Collected data entries
— BEGIN —

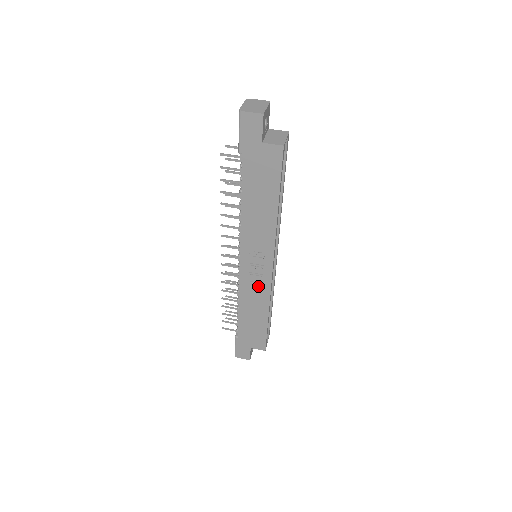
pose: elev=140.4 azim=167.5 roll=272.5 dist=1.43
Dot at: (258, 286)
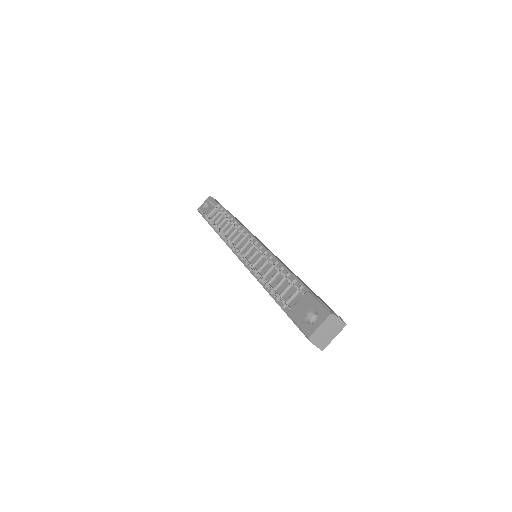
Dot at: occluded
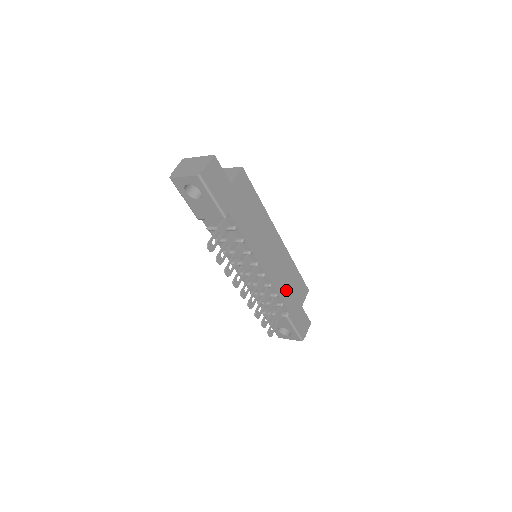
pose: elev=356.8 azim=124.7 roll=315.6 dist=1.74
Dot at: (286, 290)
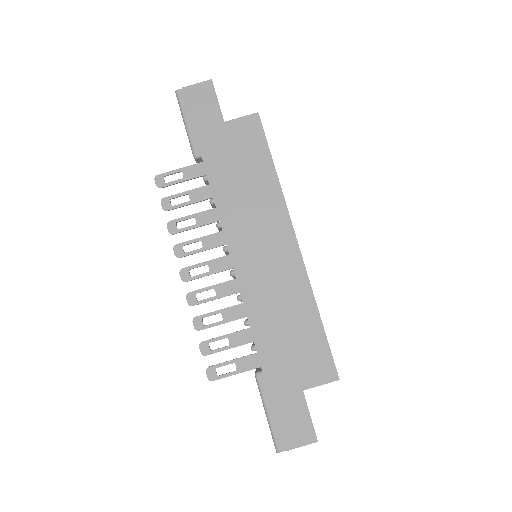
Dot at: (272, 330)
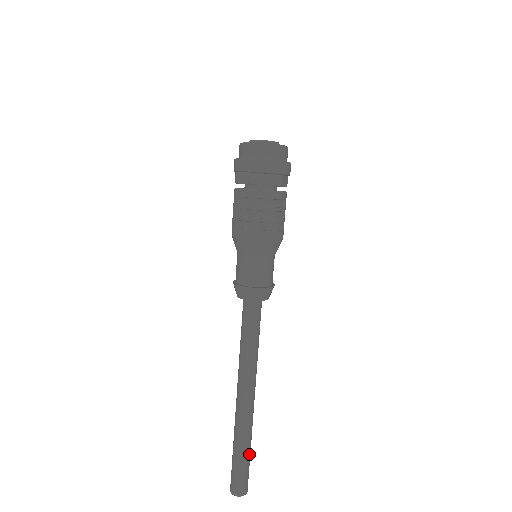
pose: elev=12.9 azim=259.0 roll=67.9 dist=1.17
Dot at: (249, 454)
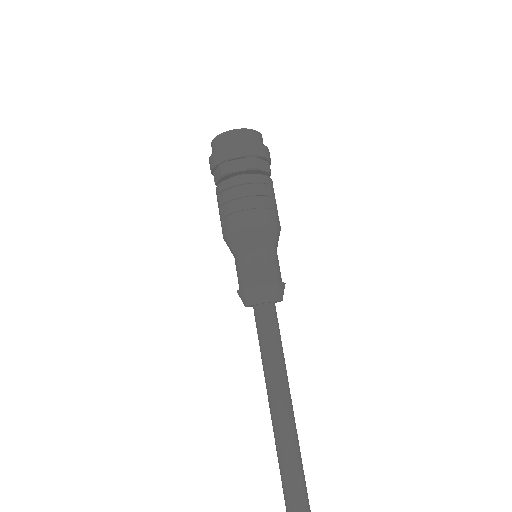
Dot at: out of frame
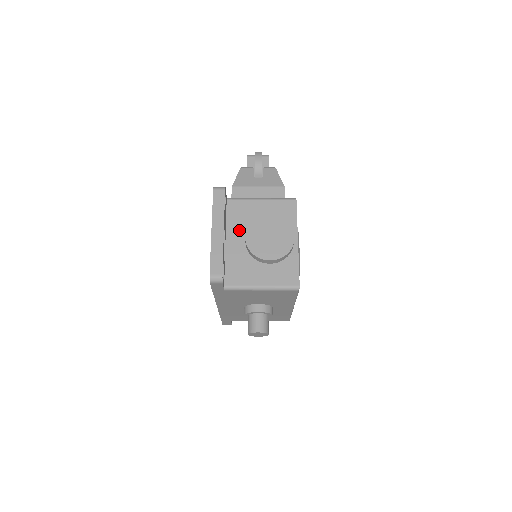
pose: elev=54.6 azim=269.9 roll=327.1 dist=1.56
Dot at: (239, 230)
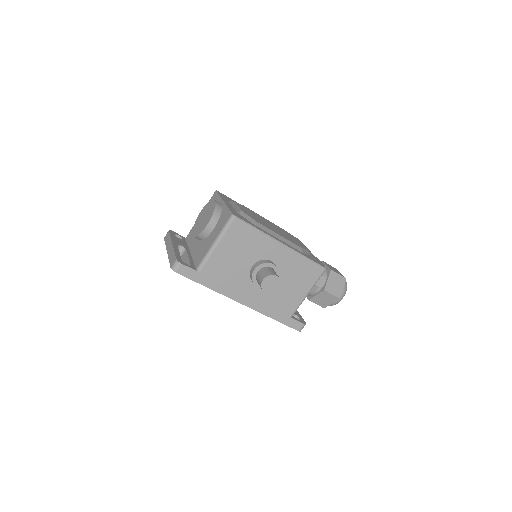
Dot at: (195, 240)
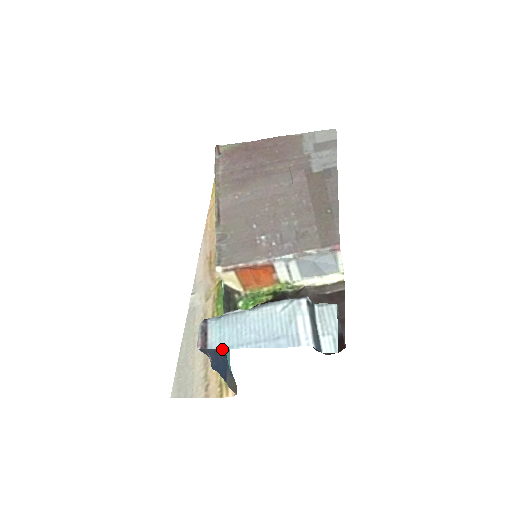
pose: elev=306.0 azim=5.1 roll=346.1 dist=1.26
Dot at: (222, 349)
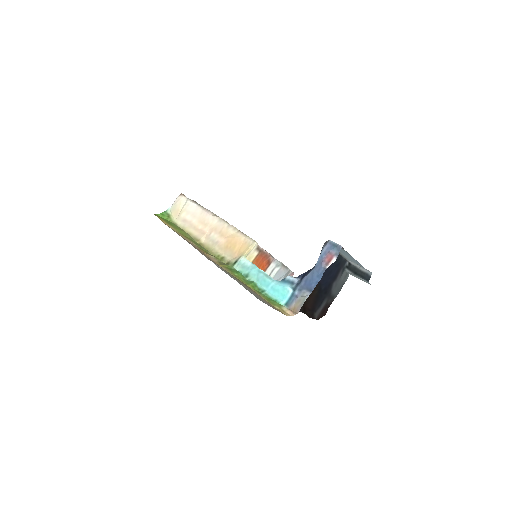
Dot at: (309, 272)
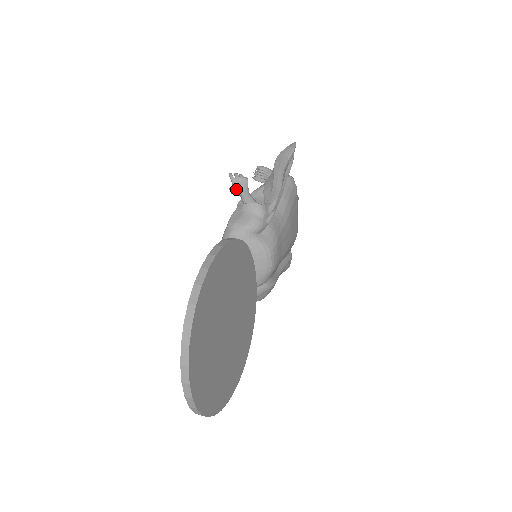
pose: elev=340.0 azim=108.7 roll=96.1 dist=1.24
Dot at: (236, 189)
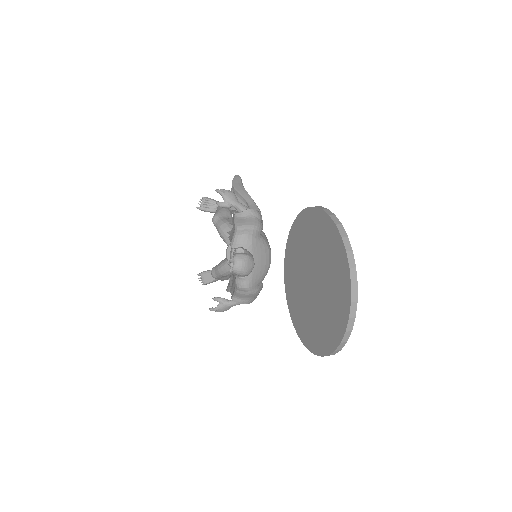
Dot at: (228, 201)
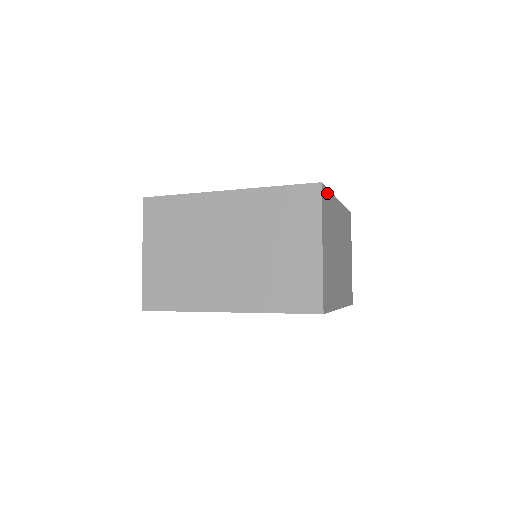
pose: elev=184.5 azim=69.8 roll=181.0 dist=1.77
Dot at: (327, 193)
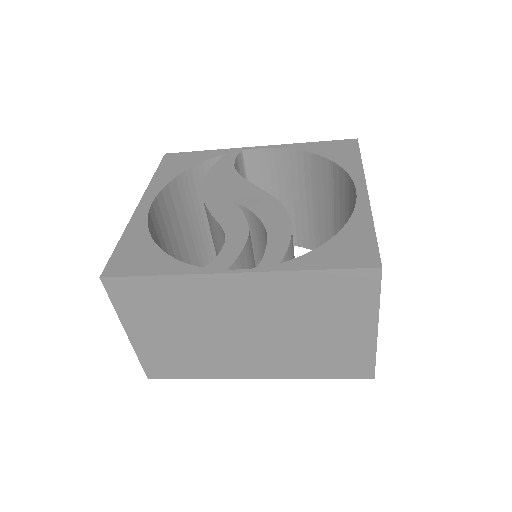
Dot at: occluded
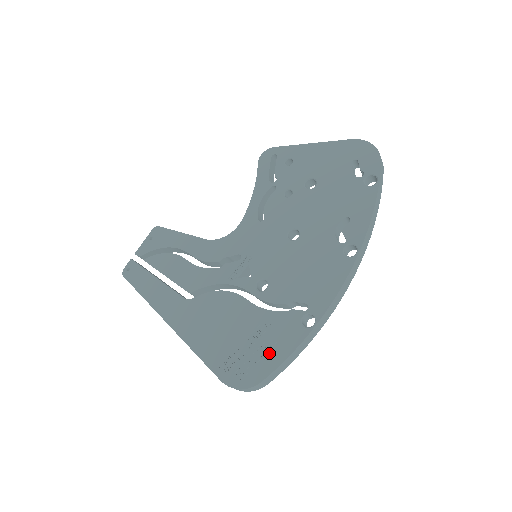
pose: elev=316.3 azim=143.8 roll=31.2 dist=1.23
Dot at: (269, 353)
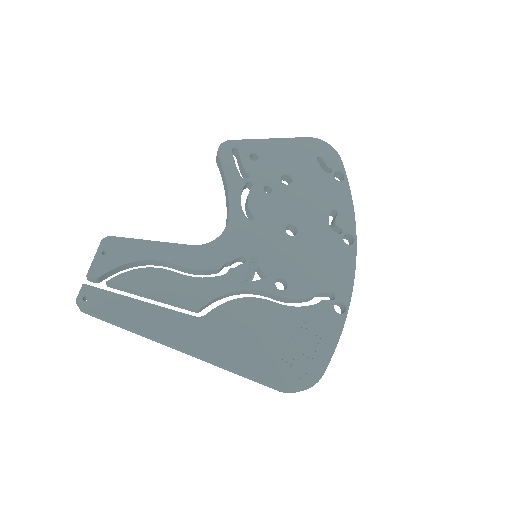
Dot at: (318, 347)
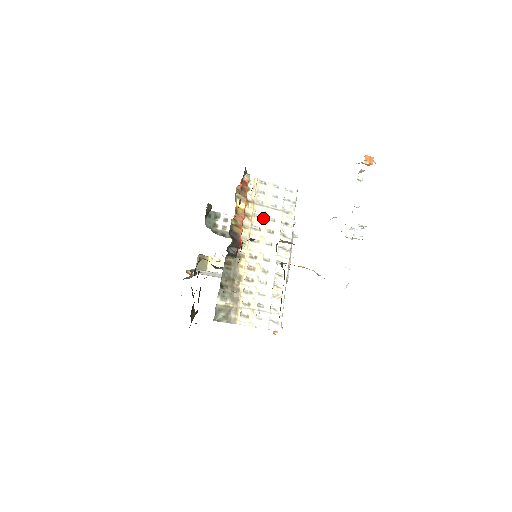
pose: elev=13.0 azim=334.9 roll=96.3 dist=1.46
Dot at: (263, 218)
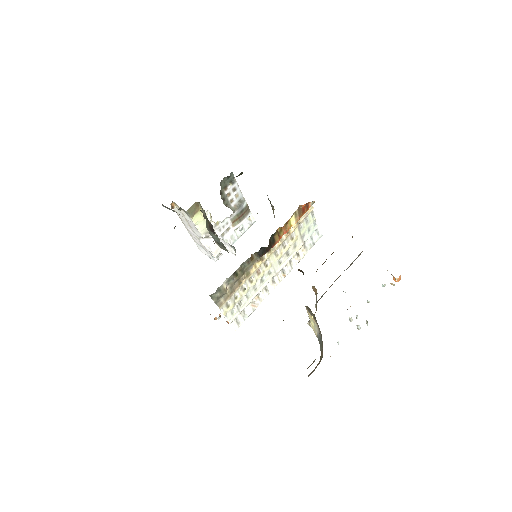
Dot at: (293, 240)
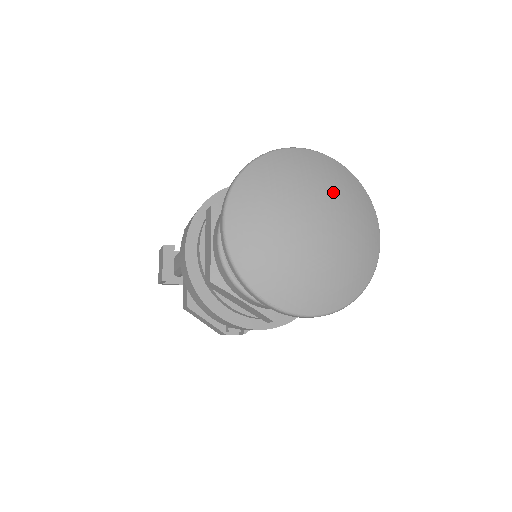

— END —

## WRITTEN EXERCISE
Edit all of the records, replacing every "pose" with "camera" and changing nothing else. Leave the pictures out of your version.

## RESPONSE TO THIS TASK
camera: elev=140.4 azim=167.5 roll=272.5 dist=1.43
Dot at: (258, 286)
Dot at: occluded
camera: elev=356.8 azim=124.7 roll=315.6 dist=1.74
Dot at: (286, 290)
Dot at: (272, 330)
camera: elev=12.9 azim=259.0 roll=67.9 dist=1.17
Dot at: (249, 454)
Dot at: out of frame
camera: elev=54.6 azim=269.9 roll=327.1 dist=1.56
Dot at: (239, 230)
Dot at: (195, 240)
camera: elev=306.0 azim=5.1 roll=346.1 dist=1.26
Dot at: (222, 349)
Dot at: (309, 272)
camera: elev=340.0 azim=108.7 roll=96.1 dist=1.24
Dot at: (236, 189)
Dot at: (228, 201)
camera: elev=184.5 azim=69.8 roll=181.0 dist=1.77
Dot at: (327, 193)
Dot at: occluded
camera: elev=316.3 azim=143.8 roll=31.2 dist=1.23
Dot at: (269, 353)
Dot at: (318, 347)
camera: elev=13.0 azim=334.9 roll=96.3 dist=1.46
Dot at: (263, 218)
Dot at: (293, 240)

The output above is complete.